**Dataset entries:**
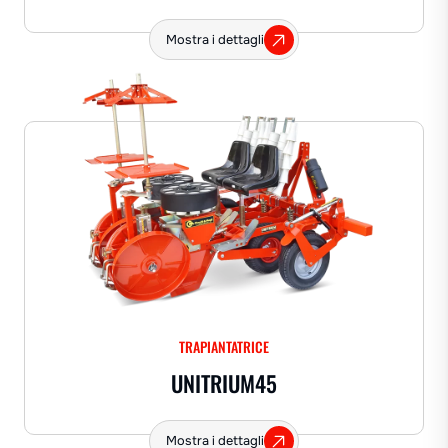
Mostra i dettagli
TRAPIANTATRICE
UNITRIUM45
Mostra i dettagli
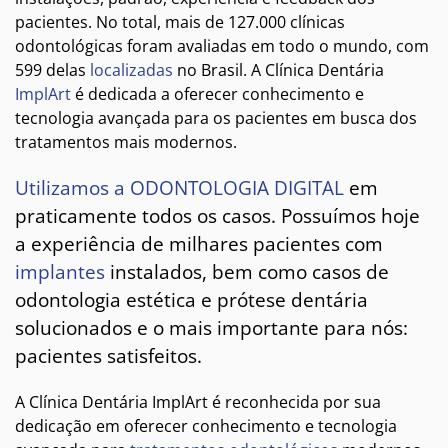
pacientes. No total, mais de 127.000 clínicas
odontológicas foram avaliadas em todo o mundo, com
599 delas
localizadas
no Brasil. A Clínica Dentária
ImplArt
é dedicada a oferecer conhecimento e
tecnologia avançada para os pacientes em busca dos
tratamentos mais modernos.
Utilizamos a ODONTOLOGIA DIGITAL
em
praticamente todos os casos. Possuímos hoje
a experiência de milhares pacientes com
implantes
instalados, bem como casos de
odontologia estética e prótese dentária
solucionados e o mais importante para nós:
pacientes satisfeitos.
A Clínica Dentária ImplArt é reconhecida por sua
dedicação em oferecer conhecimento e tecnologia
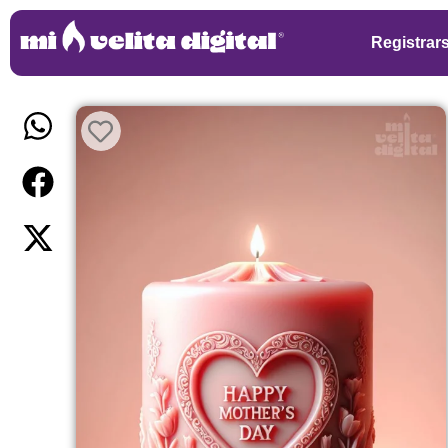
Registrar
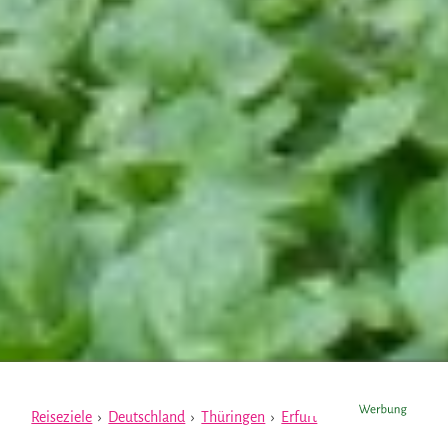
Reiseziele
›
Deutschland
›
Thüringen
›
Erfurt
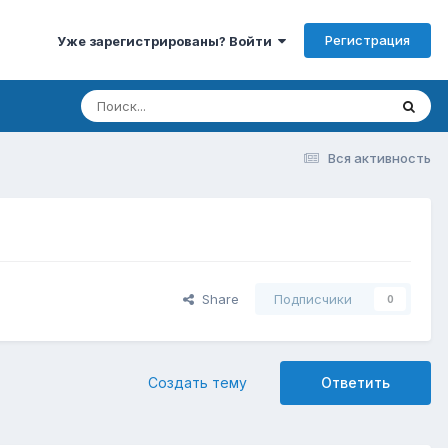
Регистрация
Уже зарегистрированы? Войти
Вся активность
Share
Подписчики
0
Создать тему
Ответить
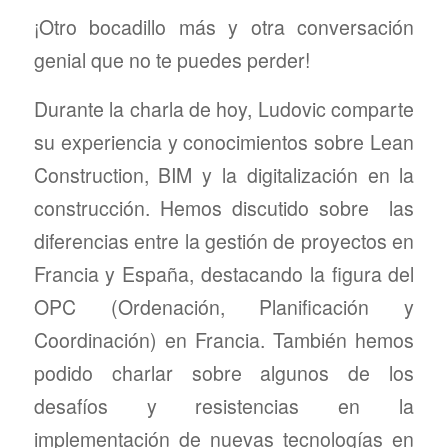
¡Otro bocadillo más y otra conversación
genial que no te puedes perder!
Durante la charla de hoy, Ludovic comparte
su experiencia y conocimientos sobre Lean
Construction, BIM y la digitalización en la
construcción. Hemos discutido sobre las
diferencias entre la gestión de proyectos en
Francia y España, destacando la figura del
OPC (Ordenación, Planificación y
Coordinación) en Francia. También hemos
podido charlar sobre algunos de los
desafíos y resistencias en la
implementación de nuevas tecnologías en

---

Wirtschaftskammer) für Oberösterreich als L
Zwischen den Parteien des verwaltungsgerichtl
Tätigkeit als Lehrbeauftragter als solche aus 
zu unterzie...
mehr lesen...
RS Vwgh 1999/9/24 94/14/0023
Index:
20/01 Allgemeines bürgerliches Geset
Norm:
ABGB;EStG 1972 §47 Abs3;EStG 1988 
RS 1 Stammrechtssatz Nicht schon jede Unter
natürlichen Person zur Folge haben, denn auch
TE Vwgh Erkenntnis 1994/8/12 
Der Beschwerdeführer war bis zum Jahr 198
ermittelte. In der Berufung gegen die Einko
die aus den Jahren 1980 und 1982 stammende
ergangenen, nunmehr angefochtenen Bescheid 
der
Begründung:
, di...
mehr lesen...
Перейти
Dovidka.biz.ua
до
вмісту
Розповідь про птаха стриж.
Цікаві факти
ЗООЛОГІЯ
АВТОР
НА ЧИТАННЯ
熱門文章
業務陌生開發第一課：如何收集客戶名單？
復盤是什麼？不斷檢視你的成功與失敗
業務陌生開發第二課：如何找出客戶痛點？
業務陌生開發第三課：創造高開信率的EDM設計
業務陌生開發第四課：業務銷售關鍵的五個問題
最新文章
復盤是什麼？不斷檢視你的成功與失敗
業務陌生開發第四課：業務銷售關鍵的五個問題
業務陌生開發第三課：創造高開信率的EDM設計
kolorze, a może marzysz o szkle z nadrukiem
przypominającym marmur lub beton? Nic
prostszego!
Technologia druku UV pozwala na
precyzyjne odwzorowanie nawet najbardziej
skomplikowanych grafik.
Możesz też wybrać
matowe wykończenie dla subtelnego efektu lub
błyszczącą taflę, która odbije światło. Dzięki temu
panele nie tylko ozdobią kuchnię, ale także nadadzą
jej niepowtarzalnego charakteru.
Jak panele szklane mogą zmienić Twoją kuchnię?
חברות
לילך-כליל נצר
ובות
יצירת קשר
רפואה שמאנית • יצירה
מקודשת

**YOUR OBJECTIVE:** An exact copy is needed of the entries above, starting at the line that holds "tecnologia avançada para" and stopping at the line that holds "implementación de nuevas tecnologías en", both kept; pictures stay out.

**THE COMPLETED TASK:**
tecnologia avançada para os pacientes em busca dos
tratamentos mais modernos.
Utilizamos a ODONTOLOGIA DIGITAL
em
praticamente todos os casos. Possuímos hoje
a experiência de milhares pacientes com
implantes
instalados, bem como casos de
odontologia estética e prótese dentária
solucionados e o mais importante para nós:
pacientes satisfeitos.
A Clínica Dentária ImplArt é reconhecida por sua
dedicação em oferecer conhecimento e tecnologia
Registrar
Reiseziele
›
Deutschland
›
Thüringen
›
Erfurt
Регистрация
Уже зарегистрированы? Войти
Вся активность
Share
Подписчики
0
Создать тему
Ответить
¡Otro bocadillo más y otra conversación
genial que no te puedes perder!
Durante la charla de hoy, Ludovic comparte
su experiencia y conocimientos sobre Lean
Construction, BIM y la digitalización en la
construcción. Hemos discutido sobre las
diferencias entre la gestión de proyectos en
Francia y España, destacando la figura del
OPC (Ordenación, Planificación y
Coordinación) en Francia. También hemos
podido charlar sobre algunos de los
desafíos y resistencias en la
implementación de nuevas tecnologías en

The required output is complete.